How do I calculate audio bitrate?+
Multiply the sample rate by the bit depth by the number of channels. For CD audio: 44,100 Hz × 16 bits × 2 channels = 1,411,200 bits per second (about 1,411 kbps). This is the uncompressed PCM bitrate.
How big is one minute of CD-quality audio?+
About 10.1 MiB. The data rate is 1,411,200 bits/s ÷ 8 = 176,400 bytes/s, and over 60 seconds that is 10,584,000 bytes ≈ 10.1 MiB (10.58 MB in decimal units).
What is the difference between sample rate and bit depth?+
Sample rate is how many times per second the audio is measured (Hz) — it sets the highest frequency that can be captured (up to half the sample rate).
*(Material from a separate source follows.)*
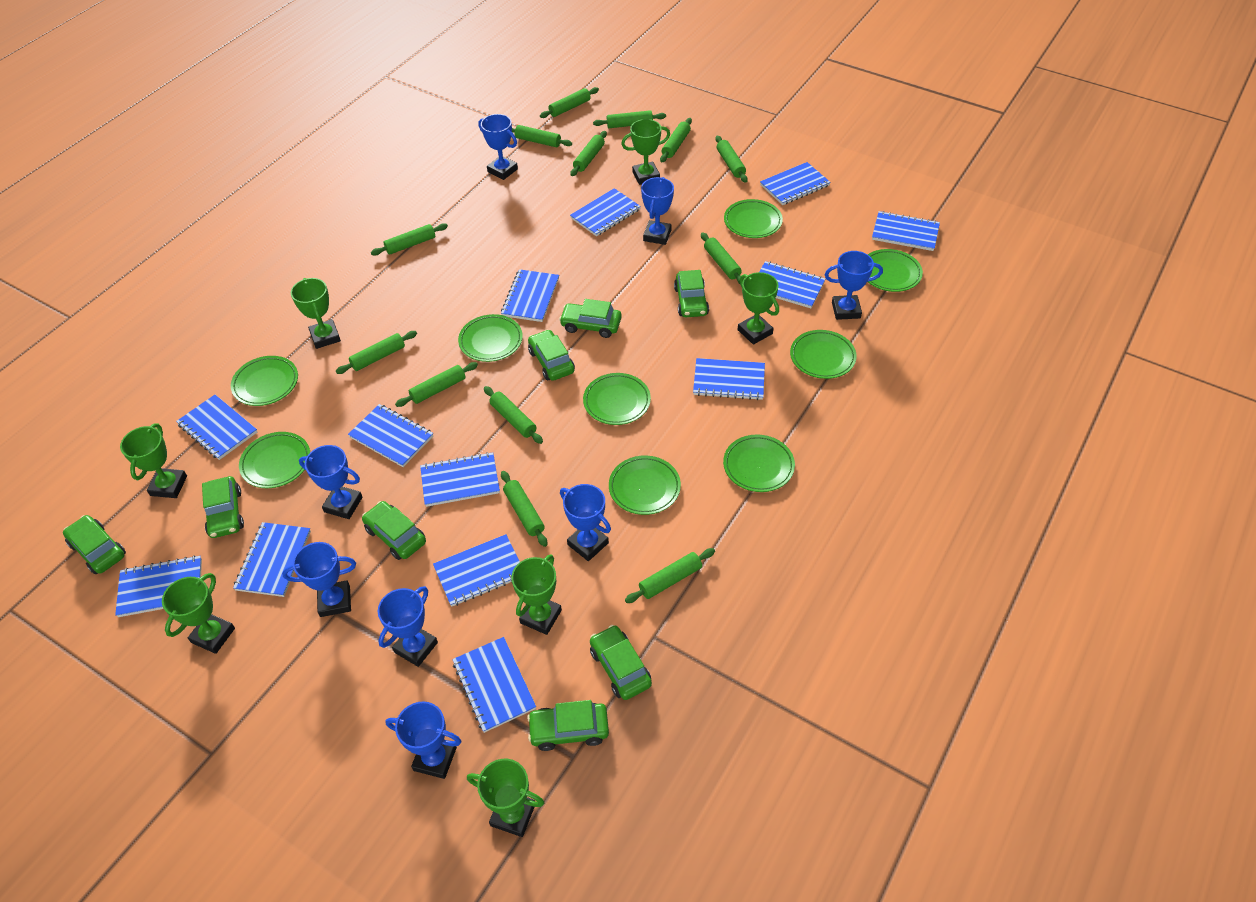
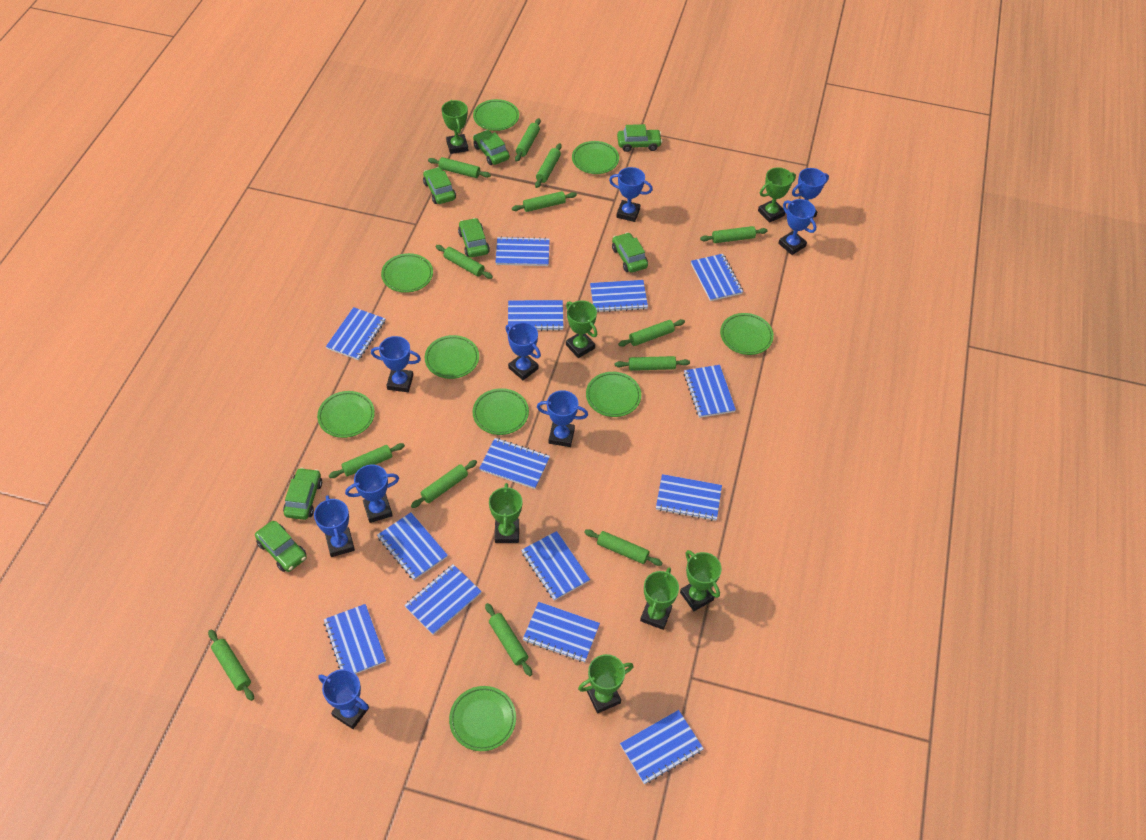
blue notebook: [115,555,202,617] [176,395,257,460] [233,522,311,597] [348,404,433,467] [420,452,500,507] [433,534,520,607] [452,637,536,733] [501,269,559,322] [570,188,641,237] [693,358,765,400] [759,261,825,308] [760,162,831,205] [872,211,940,251] = 13 -> [324,604,386,674] [326,307,385,360] [377,512,448,580] [404,564,482,635] [479,438,550,489] [496,236,550,266] [508,300,563,331] [521,531,590,601] [523,602,600,662] [590,280,648,313] [620,710,704,784] [656,474,722,521] [684,365,736,418] [691,254,743,301] = 14
blue trophy: [282,542,356,617] [299,445,363,519] [378,586,438,667] [385,701,462,779] [478,114,518,180] [560,484,611,561] [641,177,674,245] [825,251,883,320] = 8 -> [314,495,355,557] [318,669,369,729] [345,465,399,523] [371,336,421,392] [505,322,541,380] [537,390,588,447] [609,167,653,222] [778,199,816,255] [792,168,829,218] = 9
green car: [63,515,126,574] [202,476,244,538] [362,501,426,560] [527,700,609,751] [528,329,575,381] [559,299,622,338] [590,625,652,700] [674,270,709,317] = 8 -> [255,521,307,572] [283,467,322,520] [423,167,456,204] [458,218,490,257] [473,130,510,165] [612,232,648,273] [617,124,662,152] = 7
Bit depth is how many bits encode each sample — it sets the dynamic range and noise floor. Both raise the bitrate when increased.
Does this apply to MP3 or AAC files?+
No. MP3, AAC, and Opus are lossy compressed formats with their own target bitrate (e.g. 128, 256, 320 kbps) that is far below uncompressed PCM. This calculator gives the uncompressed PCM rate, which is the size of WAV/AIFF audio.
How much does FLAC or ALAC save?+
Lossless codecs like FLAC and ALAC compress PCM without discarding any data, typically achieving 40–60% of the original size depending on the music. They do not have a fixed bitrate; complex, loud passages compress less than quiet ones.
Why use 48 kHz instead of 44.1 kHz?+
48 kHz is the standard for video and professional audio, partly for clean synchronisation with video frame rates. 44.1 kHz is the CD standard. The difference in captured frequency range is small; 48 kHz raises the bitrate and file size by about 8.8%.